Donor T Cell Repertoire Profiling in Recipient Lymphoid and Parenchyma Organs Reveals GVHD pathogenesis at Clonal Levels after Bone Marrow Transplantation in mice

The success of allogeneic hematopoietic cell transplantation (allo-HCT) is undermined by the development of graft-versus-host disease (GVHD). Using next-generation sequencing of TCRbeta chain locus, we defined the feature of T-cell repertoires in mice after syngeneic or allogeneic bone marrow transplantation. We extensively studied post-transplant T-cell repertoire in multiple lymphoid and non-lymphoid GVHD target organs, including peripheral blood, spleen, peripheral lymph nodes, mesenteric lymph nodes, liver, lungs, gut and skin. Our study provides a spectrum analysis of T-cell repertoire recovery across broad tissue sites. We examined the potential of blood sample as tool to predict the dominant clones in GVHD target organs and detection of de novo generated top clones from pre-transplant donor T cells. Our study highlights the importance of T-cell repertoire profiling in understanding the biology of allogeneic T-cell response and immune repertoire sequencing-based methods may represent a novel personalized strategy to guide diagnosis and therapy in GVHD.

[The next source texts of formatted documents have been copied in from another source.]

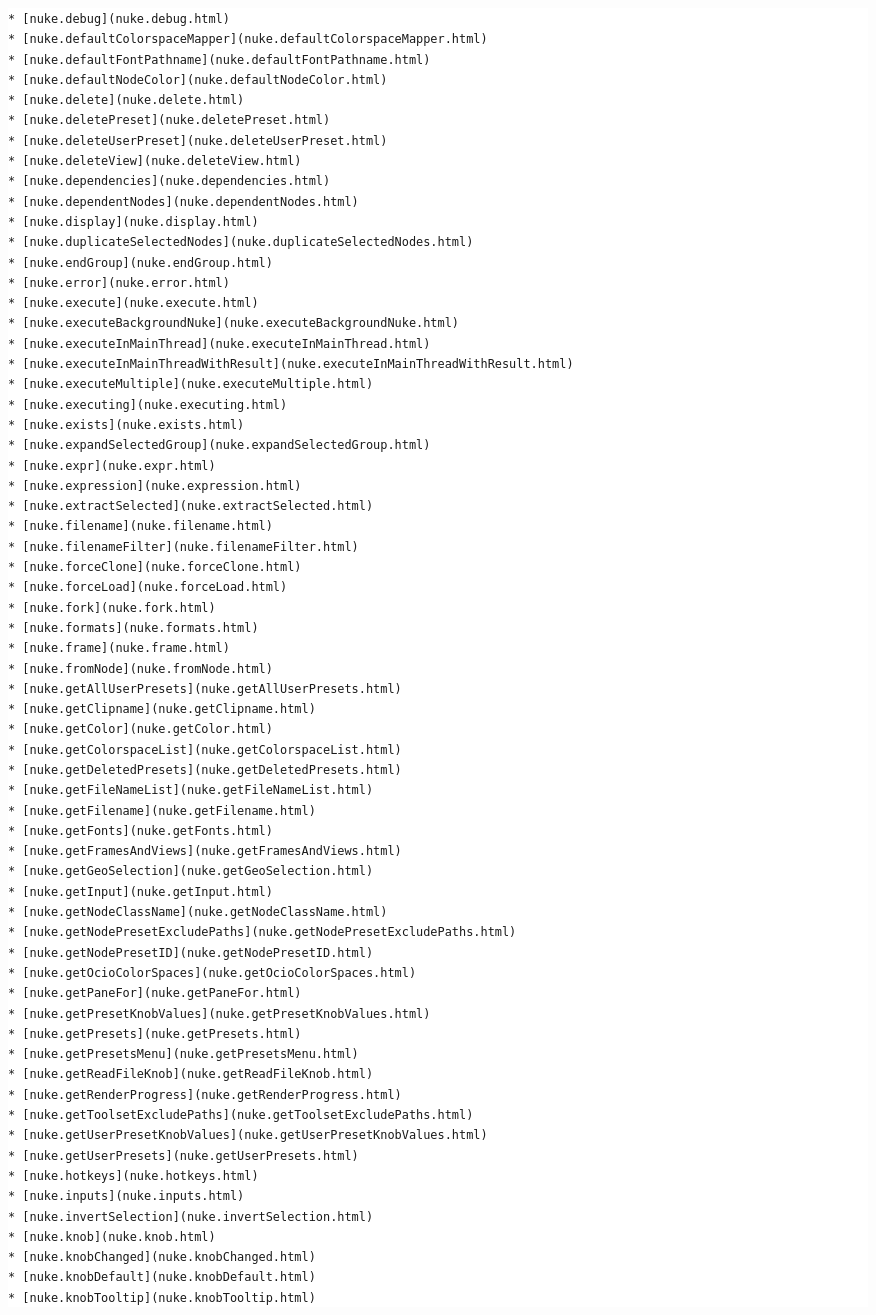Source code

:     * [nuke.debug](nuke.debug.html)
    * [nuke.defaultColorspaceMapper](nuke.defaultColorspaceMapper.html)
    * [nuke.defaultFontPathname](nuke.defaultFontPathname.html)
    * [nuke.defaultNodeColor](nuke.defaultNodeColor.html)
    * [nuke.delete](nuke.delete.html)
    * [nuke.deletePreset](nuke.deletePreset.html)
    * [nuke.deleteUserPreset](nuke.deleteUserPreset.html)
    * [nuke.deleteView](nuke.deleteView.html)
    * [nuke.dependencies](nuke.dependencies.html)
    * [nuke.dependentNodes](nuke.dependentNodes.html)
    * [nuke.display](nuke.display.html)
    * [nuke.duplicateSelectedNodes](nuke.duplicateSelectedNodes.html)
    * [nuke.endGroup](nuke.endGroup.html)
    * [nuke.error](nuke.error.html)
    * [nuke.execute](nuke.execute.html)
    * [nuke.executeBackgroundNuke](nuke.executeBackgroundNuke.html)
    * [nuke.executeInMainThread](nuke.executeInMainThread.html)
    * [nuke.executeInMainThreadWithResult](nuke.executeInMainThreadWithResult.html)
    * [nuke.executeMultiple](nuke.executeMultiple.html)
    * [nuke.executing](nuke.executing.html)
    * [nuke.exists](nuke.exists.html)
    * [nuke.expandSelectedGroup](nuke.expandSelectedGroup.html)
    * [nuke.expr](nuke.expr.html)
    * [nuke.expression](nuke.expression.html)
    * [nuke.extractSelected](nuke.extractSelected.html)
    * [nuke.filename](nuke.filename.html)
    * [nuke.filenameFilter](nuke.filenameFilter.html)
    * [nuke.forceClone](nuke.forceClone.html)
    * [nuke.forceLoad](nuke.forceLoad.html)
    * [nuke.fork](nuke.fork.html)
    * [nuke.formats](nuke.formats.html)
    * [nuke.frame](nuke.frame.html)
    * [nuke.fromNode](nuke.fromNode.html)
    * [nuke.getAllUserPresets](nuke.getAllUserPresets.html)
    * [nuke.getClipname](nuke.getClipname.html)
    * [nuke.getColor](nuke.getColor.html)
    * [nuke.getColorspaceList](nuke.getColorspaceList.html)
    * [nuke.getDeletedPresets](nuke.getDeletedPresets.html)
    * [nuke.getFileNameList](nuke.getFileNameList.html)
    * [nuke.getFilename](nuke.getFilename.html)
    * [nuke.getFonts](nuke.getFonts.html)
    * [nuke.getFramesAndViews](nuke.getFramesAndViews.html)
    * [nuke.getGeoSelection](nuke.getGeoSelection.html)
    * [nuke.getInput](nuke.getInput.html)
    * [nuke.getNodeClassName](nuke.getNodeClassName.html)
    * [nuke.getNodePresetExcludePaths](nuke.getNodePresetExcludePaths.html)
    * [nuke.getNodePresetID](nuke.getNodePresetID.html)
    * [nuke.getOcioColorSpaces](nuke.getOcioColorSpaces.html)
    * [nuke.getPaneFor](nuke.getPaneFor.html)
    * [nuke.getPresetKnobValues](nuke.getPresetKnobValues.html)
    * [nuke.getPresets](nuke.getPresets.html)
    * [nuke.getPresetsMenu](nuke.getPresetsMenu.html)
    * [nuke.getReadFileKnob](nuke.getReadFileKnob.html)
    * [nuke.getRenderProgress](nuke.getRenderProgress.html)
    * [nuke.getToolsetExcludePaths](nuke.getToolsetExcludePaths.html)
    * [nuke.getUserPresetKnobValues](nuke.getUserPresetKnobValues.html)
    * [nuke.getUserPresets](nuke.getUserPresets.html)
    * [nuke.hotkeys](nuke.hotkeys.html)
    * [nuke.inputs](nuke.inputs.html)
    * [nuke.invertSelection](nuke.invertSelection.html)
    * [nuke.knob](nuke.knob.html)
    * [nuke.knobChanged](nuke.knobChanged.html)
    * [nuke.knobDefault](nuke.knobDefault.html)
    * [nuke.knobTooltip](nuke.knobTooltip.html)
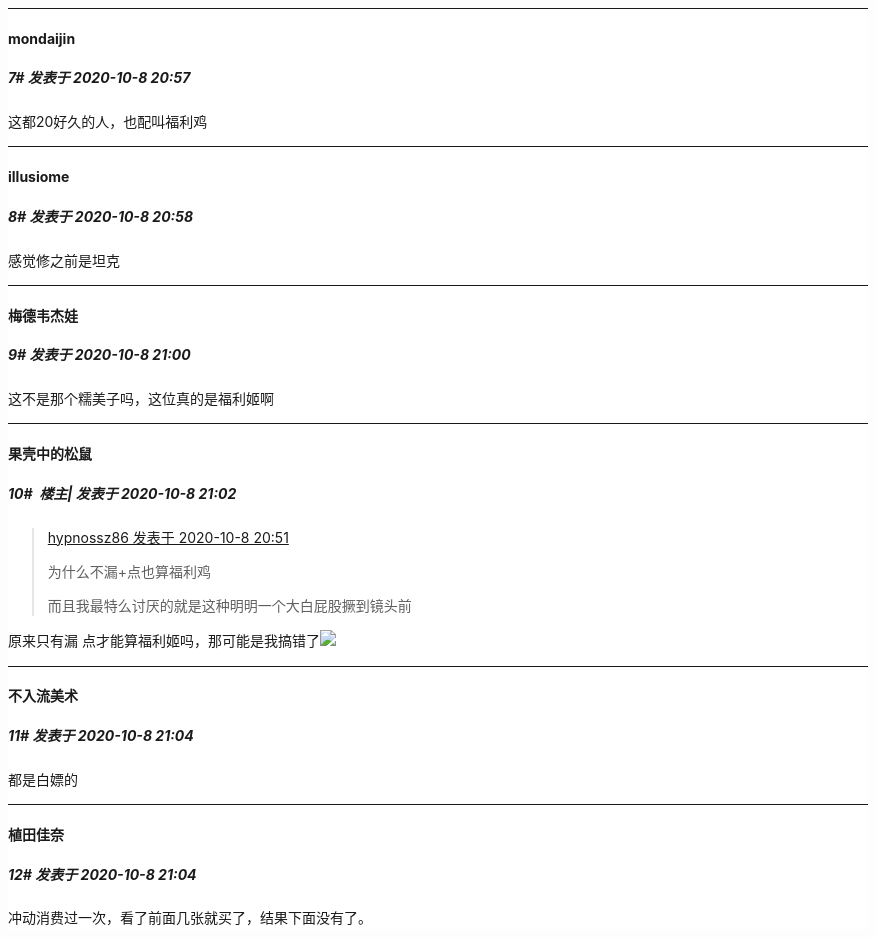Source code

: -----

####  mondaijin  
##### 7#       发表于 2020-10-8 20:57


这都20好久的人，也配叫福利鸡


-----

####  illusiome  
##### 8#       发表于 2020-10-8 20:58


感觉修之前是坦克


-----

####  梅德韦杰娃  
##### 9#       发表于 2020-10-8 21:00


这不是那个糯美子吗，这位真的是福利姬啊


-----

####  果壳中的松鼠  
##### 10#         楼主| 发表于 2020-10-8 21:02


<blockquote><a href="httphttps://bbs.saraba1st.com/2b/forum.php?mod=redirect&amp;goto=findpost&amp;pid=48990233&amp;ptid=1963933" target="_blank">hypnossz86 发表于 2020-10-8 20:51</a>

为什么不漏+点也算福利鸡


而且我最特么讨厌的就是这种明明一个大白屁股撅到镜头前</blockquote>
原来只有漏 点才能算福利姬吗，那可能是我搞错了<img src="https://static.saraba1st.com/image/smiley/face2017/001.png" referrerpolicy="no-referrer">


-----

####  不入流美术  
##### 11#       发表于 2020-10-8 21:04


都是白嫖的


-----

####  植田佳奈  
##### 12#       发表于 2020-10-8 21:04


冲动消费过一次，看了前面几张就买了，结果下面没有了。
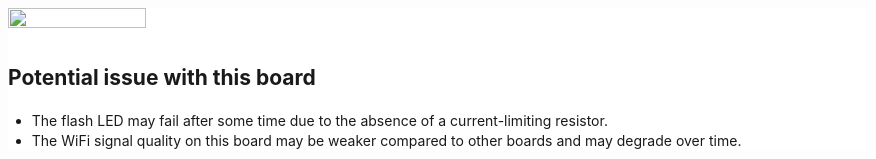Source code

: <img src="ESP32-cam dht22_bb.png" width=40% height=40%>

<a name="issue"></a>
## Potential issue with this board

- The flash LED may fail after some time due to the absence of a current-limiting resistor.
- The WiFi signal quality on this board may be weaker compared to other boards and may degrade over time.
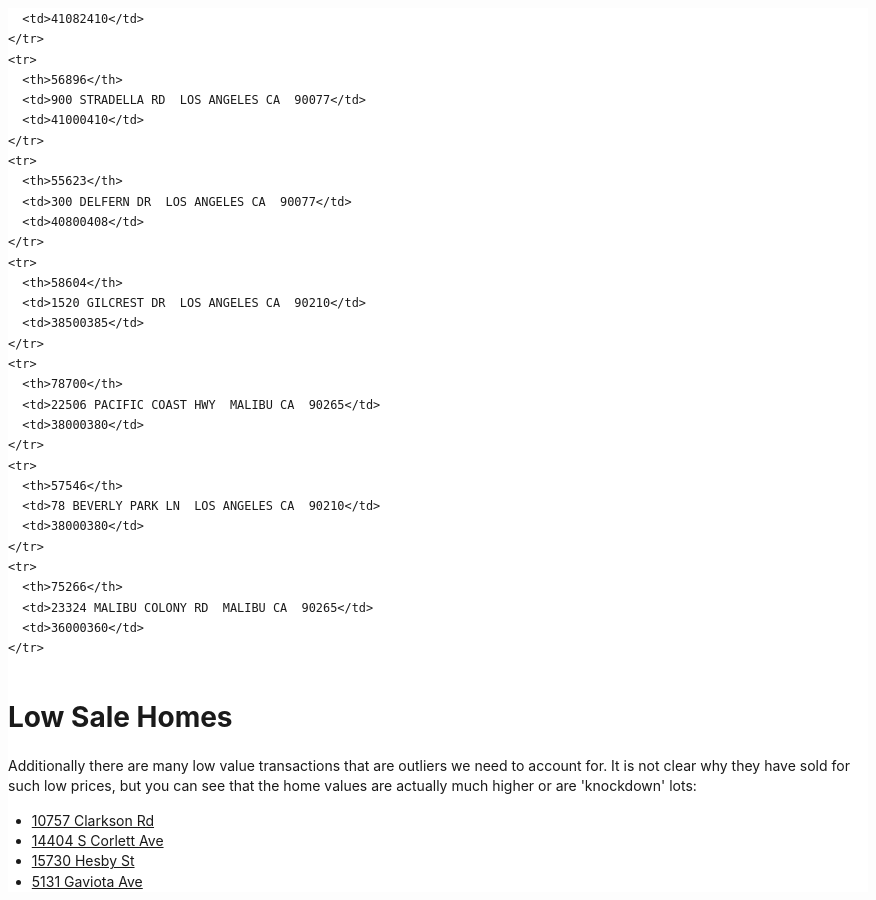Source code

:       <td>41082410</td>
    </tr>
    <tr>
      <th>56896</th>
      <td>900 STRADELLA RD  LOS ANGELES CA  90077</td>
      <td>41000410</td>
    </tr>
    <tr>
      <th>55623</th>
      <td>300 DELFERN DR  LOS ANGELES CA  90077</td>
      <td>40800408</td>
    </tr>
    <tr>
      <th>58604</th>
      <td>1520 GILCREST DR  LOS ANGELES CA  90210</td>
      <td>38500385</td>
    </tr>
    <tr>
      <th>78700</th>
      <td>22506 PACIFIC COAST HWY  MALIBU CA  90265</td>
      <td>38000380</td>
    </tr>
    <tr>
      <th>57546</th>
      <td>78 BEVERLY PARK LN  LOS ANGELES CA  90210</td>
      <td>38000380</td>
    </tr>
    <tr>
      <th>75266</th>
      <td>23324 MALIBU COLONY RD  MALIBU CA  90265</td>
      <td>36000360</td>
    </tr>
  </tbody>
</table>
</div>



# Low Sale Homes

Additionally there are many low value transactions that are outliers we need to account for. It is not clear why they have sold for such low prices, but you can see that the home values are actually much higher or are 'knockdown' lots:

- [10757 Clarkson Rd](https://www.zillow.com/homedetails/10757-Clarkson-Rd-Los-Angeles-CA-90064/20461678_zpid/)
- [14404 S Corlett Ave](https://www.zillow.com/homedetails/14404-S-Corlett-Ave-Compton-CA-90220/20992072_zpid/)
- [15730 Hesby St](https://www.zillow.com/homedetails/15730-Hesby-St-Encino-CA-91436/19980962_zpid/)
- [5131 Gaviota Ave](https://www.zillow.com/homedetails/5131-Gaviota-Ave-Encino-CA-91436/19981445_zpid/)
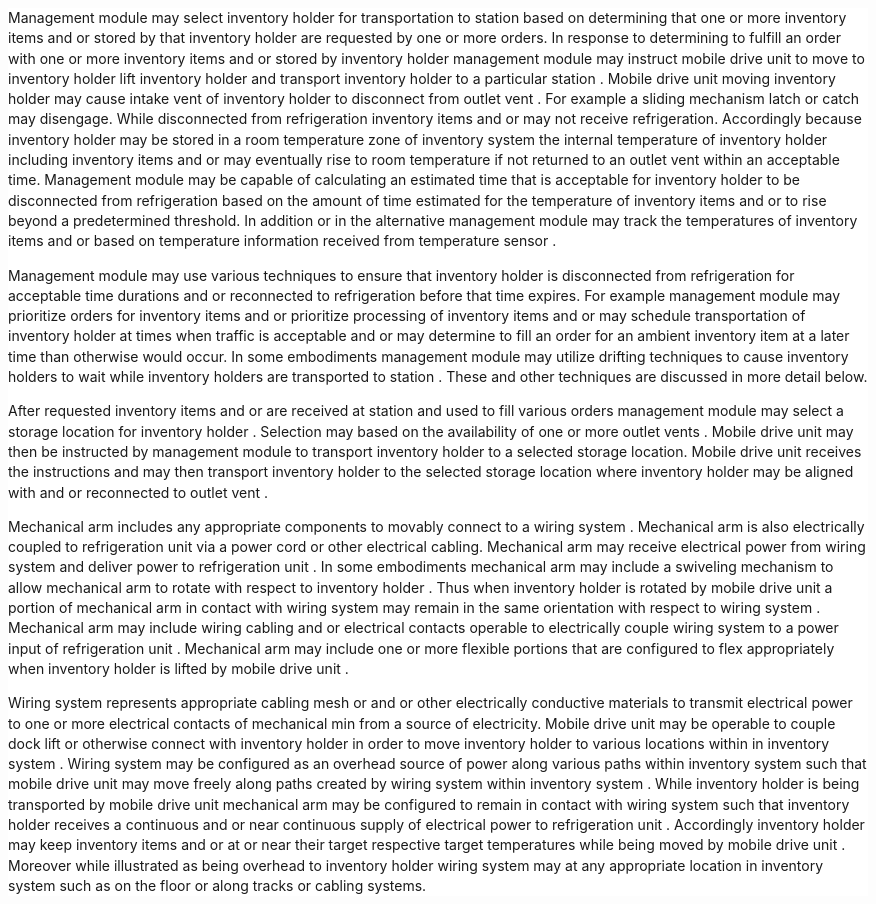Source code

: Management module may select inventory holder for transportation to station based on determining that one or more inventory items and or stored by that inventory holder are requested by one or more orders. In response to determining to fulfill an order with one or more inventory items and or stored by inventory holder management module may instruct mobile drive unit to move to inventory holder lift inventory holder and transport inventory holder to a particular station . Mobile drive unit moving inventory holder may cause intake vent of inventory holder to disconnect from outlet vent . For example a sliding mechanism latch or catch may disengage. While disconnected from refrigeration inventory items and or may not receive refrigeration. Accordingly because inventory holder may be stored in a room temperature zone of inventory system the internal temperature of inventory holder including inventory items and or may eventually rise to room temperature if not returned to an outlet vent within an acceptable time. Management module may be capable of calculating an estimated time that is acceptable for inventory holder to be disconnected from refrigeration based on the amount of time estimated for the temperature of inventory items and or to rise beyond a predetermined threshold. In addition or in the alternative management module may track the temperatures of inventory items and or based on temperature information received from temperature sensor .

Management module may use various techniques to ensure that inventory holder is disconnected from refrigeration for acceptable time durations and or reconnected to refrigeration before that time expires. For example management module may prioritize orders for inventory items and or prioritize processing of inventory items and or may schedule transportation of inventory holder at times when traffic is acceptable and or may determine to fill an order for an ambient inventory item at a later time than otherwise would occur. In some embodiments management module may utilize drifting techniques to cause inventory holders to wait while inventory holders are transported to station . These and other techniques are discussed in more detail below.

After requested inventory items and or are received at station and used to fill various orders management module may select a storage location for inventory holder . Selection may based on the availability of one or more outlet vents . Mobile drive unit may then be instructed by management module to transport inventory holder to a selected storage location. Mobile drive unit receives the instructions and may then transport inventory holder to the selected storage location where inventory holder may be aligned with and or reconnected to outlet vent .

Mechanical arm includes any appropriate components to movably connect to a wiring system . Mechanical arm is also electrically coupled to refrigeration unit via a power cord or other electrical cabling. Mechanical arm may receive electrical power from wiring system and deliver power to refrigeration unit . In some embodiments mechanical arm may include a swiveling mechanism to allow mechanical arm to rotate with respect to inventory holder . Thus when inventory holder is rotated by mobile drive unit a portion of mechanical arm in contact with wiring system may remain in the same orientation with respect to wiring system . Mechanical arm may include wiring cabling and or electrical contacts operable to electrically couple wiring system to a power input of refrigeration unit . Mechanical arm may include one or more flexible portions that are configured to flex appropriately when inventory holder is lifted by mobile drive unit .

Wiring system represents appropriate cabling mesh or and or other electrically conductive materials to transmit electrical power to one or more electrical contacts of mechanical min from a source of electricity. Mobile drive unit may be operable to couple dock lift or otherwise connect with inventory holder in order to move inventory holder to various locations within in inventory system . Wiring system may be configured as an overhead source of power along various paths within inventory system such that mobile drive unit may move freely along paths created by wiring system within inventory system . While inventory holder is being transported by mobile drive unit mechanical arm may be configured to remain in contact with wiring system such that inventory holder receives a continuous and or near continuous supply of electrical power to refrigeration unit . Accordingly inventory holder may keep inventory items and or at or near their target respective target temperatures while being moved by mobile drive unit . Moreover while illustrated as being overhead to inventory holder wiring system may at any appropriate location in inventory system such as on the floor or along tracks or cabling systems.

异基因造血细胞移植（allogeneic hematopoietic cell transplantation, 简称allo-HCT）的临床疗效会因移植物抗宿主病（graft-versus-host disease, 简称GVHD）的发生而受到显著削弱。本研究通过对T细胞受体β链基因座（TCRβ chain locus）开展下一代测序（next-generation sequencing），明确了同基因或异基因骨髓移植后小鼠体内的T细胞受体库特征。我们全面分析了移植后多个GVHD靶器官——包括外周血、脾脏、外周淋巴结、肠系膜淋巴结、肝脏、肺脏、肠道与皮肤——内的淋巴与非淋巴组织中的T细胞受体库动态变化。本研究对跨广泛组织位点的T细胞受体库重建过程开展了全景分析。我们评估了外周血样本作为预测GVHD靶器官优势克隆、以及检测移植前供者T细胞新生产生的优势克隆的工具的潜力。本研究强调了T细胞受体库谱分析在解析异基因T细胞应答生物学机制中的重要意义，基于免疫受体库测序的技术方法有望成为指导GVHD诊断与治疗的新型个性化策略。